Ora, permitir sucessivas interrupções da prescrição seria atentar contra todas aquelas as razões que constituem o fundamento daquele instituto jurídico. Como bem observou o Ex.mo Conselheiro Martins da Costa no seu voto de vencido, lavrado no citado acórdão de uniformização de jurisprudência, “em face dos interesses visados pelo instituto da prescrição: a regra geral é a prescrição dos direitos, destinada a evitar o seu exercício depois de decorrido certo período de tempo; a sua interrupção da prescrição reveste carácter excecional e só é, por isso, admitida em circunstâncias especiais.”».

No mesmo sentido, v.g. Acórdão do Supremo tribunal de Justiça de 05/11/2013, P. 7624/12.1TBMAI.S1, Acórdão da Relação de Lisboa, de 26/02/2014, P. 76/04.1TTVFX-B.L1-4, disponíveis na base de dados da dgsi e Acórdão da Relação do Porto, de 07/11/2002, CJ, t. V, pág. 167.

Assim, a alegação da ré apenas teria relevância se não tivessem decorrido mais de dez anos sobre o início da contagem da prescrição, admitindo a hipótese da mesma ter sido interrompida quase no final da 1.ª contagem do prazo prescricional.

A presente ação, porém, foi interposta em 30 de setembro de 2015, pelo que, à data, já havia decorrido o prazo prescricional de cinco anos, mesmo que tivesse sido interrompido.

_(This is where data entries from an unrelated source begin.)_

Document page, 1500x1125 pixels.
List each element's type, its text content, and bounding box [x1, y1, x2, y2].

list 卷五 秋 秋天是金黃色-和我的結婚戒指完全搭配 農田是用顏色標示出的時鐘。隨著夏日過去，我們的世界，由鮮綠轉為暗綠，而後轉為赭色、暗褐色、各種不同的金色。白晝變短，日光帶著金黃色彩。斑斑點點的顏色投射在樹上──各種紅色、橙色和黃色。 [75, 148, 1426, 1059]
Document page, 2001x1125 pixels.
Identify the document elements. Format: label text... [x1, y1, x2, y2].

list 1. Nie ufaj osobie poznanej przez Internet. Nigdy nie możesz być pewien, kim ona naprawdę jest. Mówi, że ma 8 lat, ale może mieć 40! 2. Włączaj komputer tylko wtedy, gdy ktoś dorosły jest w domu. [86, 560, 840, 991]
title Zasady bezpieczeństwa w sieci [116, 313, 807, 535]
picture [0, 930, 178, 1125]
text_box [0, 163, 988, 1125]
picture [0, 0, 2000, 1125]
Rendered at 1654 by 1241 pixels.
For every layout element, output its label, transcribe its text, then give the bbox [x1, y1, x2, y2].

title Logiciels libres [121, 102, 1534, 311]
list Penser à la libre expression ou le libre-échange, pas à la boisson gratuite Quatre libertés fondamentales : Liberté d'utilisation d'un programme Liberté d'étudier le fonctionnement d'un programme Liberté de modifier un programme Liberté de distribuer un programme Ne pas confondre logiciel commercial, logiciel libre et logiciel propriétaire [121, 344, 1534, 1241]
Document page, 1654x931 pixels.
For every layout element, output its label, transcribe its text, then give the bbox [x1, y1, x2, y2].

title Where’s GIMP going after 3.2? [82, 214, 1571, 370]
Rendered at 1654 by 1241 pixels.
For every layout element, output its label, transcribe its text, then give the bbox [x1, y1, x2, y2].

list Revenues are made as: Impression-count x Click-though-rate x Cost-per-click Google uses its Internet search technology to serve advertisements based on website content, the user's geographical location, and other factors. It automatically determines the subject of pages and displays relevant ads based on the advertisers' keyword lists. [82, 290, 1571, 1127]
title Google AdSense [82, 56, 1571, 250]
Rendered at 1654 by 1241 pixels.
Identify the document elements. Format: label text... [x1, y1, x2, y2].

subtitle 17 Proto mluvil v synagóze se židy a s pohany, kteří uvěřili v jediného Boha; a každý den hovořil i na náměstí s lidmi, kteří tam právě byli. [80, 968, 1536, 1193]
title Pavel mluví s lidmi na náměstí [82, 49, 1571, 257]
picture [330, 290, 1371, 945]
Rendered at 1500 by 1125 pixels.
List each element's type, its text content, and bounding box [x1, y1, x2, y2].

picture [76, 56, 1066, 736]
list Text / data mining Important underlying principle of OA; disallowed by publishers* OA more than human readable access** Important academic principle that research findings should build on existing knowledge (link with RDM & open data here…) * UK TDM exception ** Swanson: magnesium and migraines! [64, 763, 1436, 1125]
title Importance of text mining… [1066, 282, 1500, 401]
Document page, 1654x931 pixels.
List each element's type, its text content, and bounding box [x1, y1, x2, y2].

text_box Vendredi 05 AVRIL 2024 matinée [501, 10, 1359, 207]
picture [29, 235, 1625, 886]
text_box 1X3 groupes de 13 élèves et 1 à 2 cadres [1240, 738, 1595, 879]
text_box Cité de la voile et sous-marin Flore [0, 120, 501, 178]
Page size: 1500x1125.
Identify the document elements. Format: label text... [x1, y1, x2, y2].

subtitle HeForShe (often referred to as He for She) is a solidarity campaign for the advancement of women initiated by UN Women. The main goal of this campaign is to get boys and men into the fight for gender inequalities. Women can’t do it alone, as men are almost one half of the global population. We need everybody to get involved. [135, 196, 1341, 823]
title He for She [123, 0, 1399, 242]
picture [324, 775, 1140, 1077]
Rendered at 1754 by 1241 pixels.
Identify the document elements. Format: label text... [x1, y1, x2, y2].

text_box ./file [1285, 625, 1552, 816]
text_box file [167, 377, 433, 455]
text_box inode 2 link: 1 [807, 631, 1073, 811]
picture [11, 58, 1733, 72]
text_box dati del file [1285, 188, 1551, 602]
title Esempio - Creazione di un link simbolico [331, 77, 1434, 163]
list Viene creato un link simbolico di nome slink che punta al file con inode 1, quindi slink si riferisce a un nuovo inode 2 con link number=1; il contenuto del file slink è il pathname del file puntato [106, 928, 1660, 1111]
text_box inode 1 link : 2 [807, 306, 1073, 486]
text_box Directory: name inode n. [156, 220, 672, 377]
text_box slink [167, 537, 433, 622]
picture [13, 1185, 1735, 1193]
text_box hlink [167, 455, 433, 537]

Não foram invocadas causas de suspensão da prescrição.

Concluindo, entendemos que assiste razão aos recorrentes, pois os mesmos lograram demonstrar, através do acervo factual apurado, que ocorreu a prescrição da prestação do capital de remição.

Concluindo, há que revogar a sentença recorrida e julgar procedente a ação.


*

V. Decisão

Nestes termos, acordam os juízes da Secção Social do Tribunal da Relação de Coimbra em julgar o recurso procedente e, em consequência, revogam a sentença recorrida, julgando-se a ação procedente e declarando-se prescrita a obrigação de pagamento do capital de remição.

Custas pela recorrida.

Notifique.

Coimbra, 10 de novembro de 2016




 (Paula do Paço)

 (Ramalho Pinto)

 (Azevedo Mendes) 



[1] “Direito das Obrigações”, 4.ª edição, págs. 468/469
[2] “Direito das Obrigações”, 1980, edição AAFDL, 1.º vol, pág, 357
[3] Em comentário a este artigo, escreveu-se no “Código Civil anotado”, por Pires de Lima e A. Varela, Vol. I, 4.ª edição, pág.278: «Cada obrigação – a correspondente ao direito unitário e a relativa a cada uma das prestações – tem um regime especial de prescrição. Pode prescrever uma das prestações, pelo decurso dos cinco anos referidos no artigo 310.º e manter-se a obrigação geral, a qual só prescreve se decorrerem, desde a exigibilidade da primeira prestação que não for paga, os prazos normais da prescrição.»